Students who complete either application are eligible whether or not they have been eligible for financial aid in the past, according to a news release. International students are not eligible.

“Now more than ever, we need to recognize that tuition fees that go beyond tuition are barriers to success for so many students, whether they are part-time working adults or college graduates. high school,” Laney College President Rudy Besikof said in a statement.

“Everything (our students) were struggling with before the pandemic was 10 times worse because of COVID,” said Larena Baldazo, public information officer at Laney College. “This effort really serves to ensure that students have one less obstacle in their path…we know our communities go through a lot.”

A student walks up the stairs to the main campus of Laney College in Oakland, Calif., Friday, Aug. 31, 2018.

Jessica Christian / The Chronicle

With approximately 17,000 students enrolled each year, the community college is the largest of four in the Peralta Community College District, which also includes Berkeley City College, Merritt College, and College of Alameda. Laney College offers associate degrees, certificates, and associate degrees for transfer.

Enrollment in the college and in the district as a whole has declined significantly in recent years, Baldazo said, adding that the pandemic has made barriers to education even more complicated.

Financial aid fraud has also plagued the district in recent years, which is part of why the college uses the FAFSA form process, Baldazo said.

During the pandemic, a flurry of robots and “ghost students” reportedly flooded the district’s registration system in a bid to raise financial aid, Oakandside reported. More than 3,000 fraudulent applications passed through the application process — and more than $179,000 in aid was distributed as a result, Peralta Colleges’ board of trustees said at a meeting last September.

The neighborhood’s troubles, however, go back even further.

In July 2019, a state tax review found the district was at high risk of insolvency due to years of mismanagement, The Chronicle reported. Peralta was placed on probation in January 2020 after accreditors said the college failed to address key fiscal and management programs that included a structural deficit.

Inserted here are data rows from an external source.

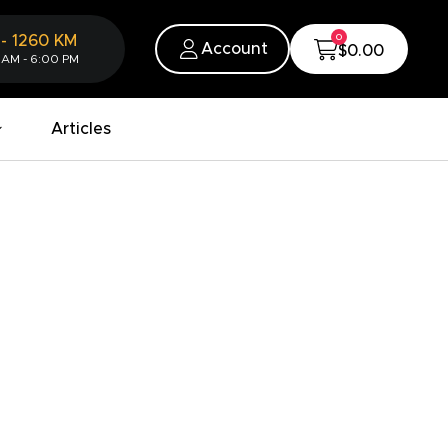
0
-
1260
KM
Account
$0.00
 AM - 6:00 PM
Articles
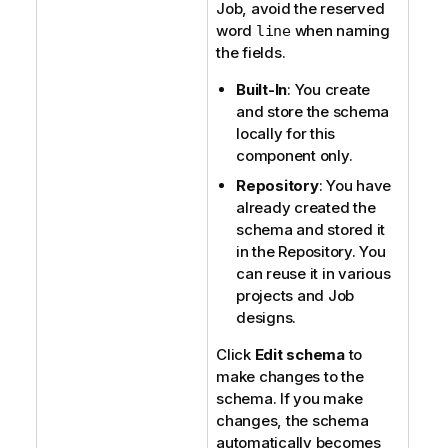
Job, avoid the reserved
word
when naming
line
the fields.
Built-In
: You create
and store the schema
locally for this
component only.
Repository
: You have
already created the
schema and stored it
in the Repository. You
can reuse it in various
projects and Job
designs.
Click
Edit schema
to
make changes to the
schema. If you make
changes, the schema
automatically becomes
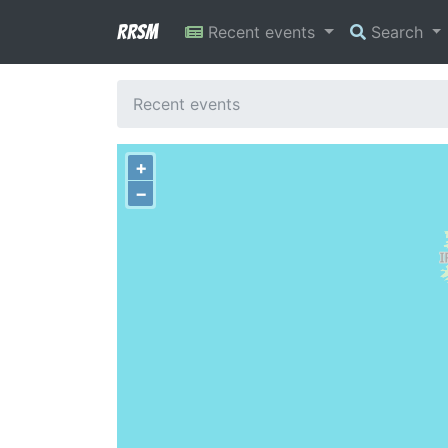
RRSM
Recent events
Search
Recent events
+
−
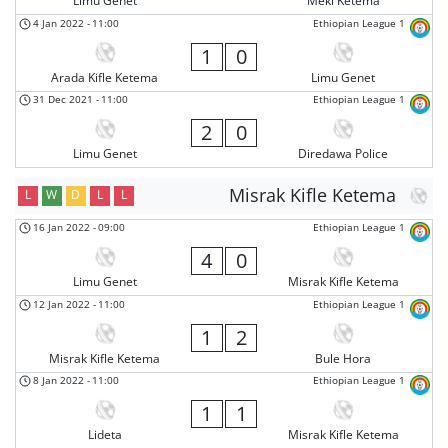
Limu Genet
Meki Ketema
4 Jan 2022
-
11:00
Ethiopian League 1
1
0
Arada Kifle Ketema
Limu Genet
31 Dec 2021
-
11:00
Ethiopian League 1
2
0
Limu Genet
Diredawa Police
Misrak Kifle Ketema
L
W
D
L
L
16 Jan 2022
-
09:00
Ethiopian League 1
4
0
Limu Genet
Misrak Kifle Ketema
12 Jan 2022
-
11:00
Ethiopian League 1
1
2
Misrak Kifle Ketema
Bule Hora
8 Jan 2022
-
11:00
Ethiopian League 1
1
1
Lideta
Misrak Kifle Ketema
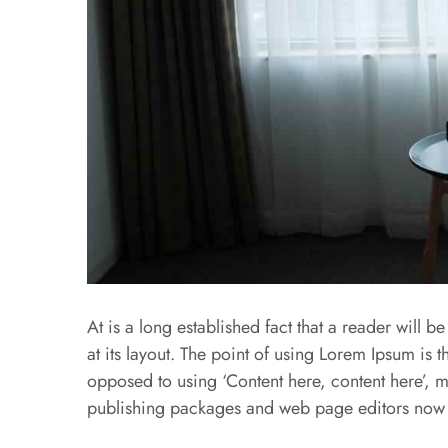
At is a long established fact that a reader will 
at its layout. The point of using Lorem Ipsum is th
opposed to using ‘Content here, content here’, m
publishing packages and web page editors now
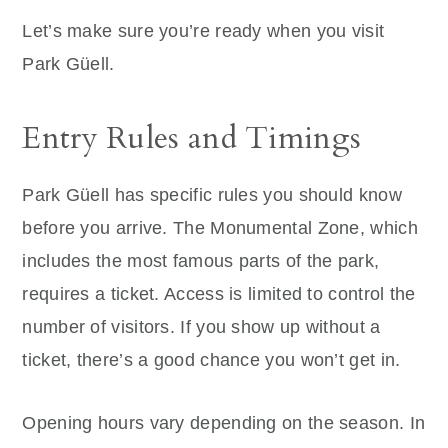
Let’s make sure you’re ready when you visit
Park Güell.
Entry Rules and Timings
Park Güell has specific rules you should know
before you arrive. The Monumental Zone, which
includes the most famous parts of the park,
requires a ticket. Access is limited to control the
number of visitors. If you show up without a
ticket, there’s a good chance you won’t get in.
Opening hours vary depending on the season. In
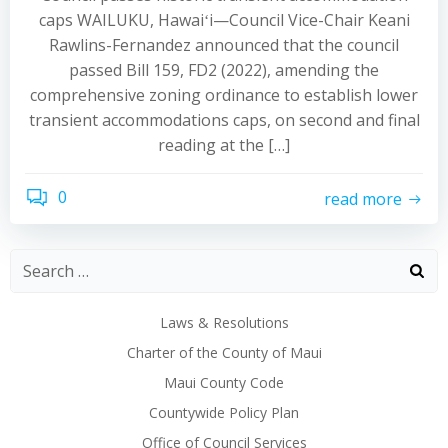
caps WAILUKU, Hawaiʻi—Council Vice-Chair Keani
Rawlins-Fernandez announced that the council
passed Bill 159, FD2 (2022), amending the
comprehensive zoning ordinance to establish lower
transient accommodations caps, on second and final
reading at the […]
0
read more
Laws & Resolutions
Charter of the County of Maui
Maui County Code
Countywide Policy Plan
Office of Council Services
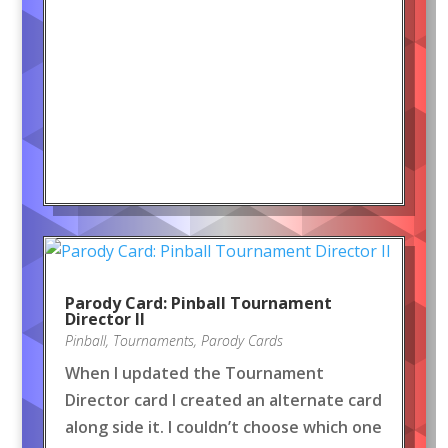
Parody Card: Pinball Tournament
Director II
Pinball
,
Tournaments
,
Parody Cards
When I updated the Tournament
Director card I created an alternate card
along side it. I couldn’t choose which one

Last June, an Alameda County grand jury report found high levels of dysfunction among district administrators, including racial insensitivity and secret meetings that violated the Brown Law, The Chronicle reported.

Total enrollment has fallen nearly 20% over the past decade, The Chronicle reported last year.

Students interested in the free tuition program can find information about the Fall is Free program online at laney.edu/fall-is-free-at-laney/ or call the Fall is Free Helpline at 510-255-3507.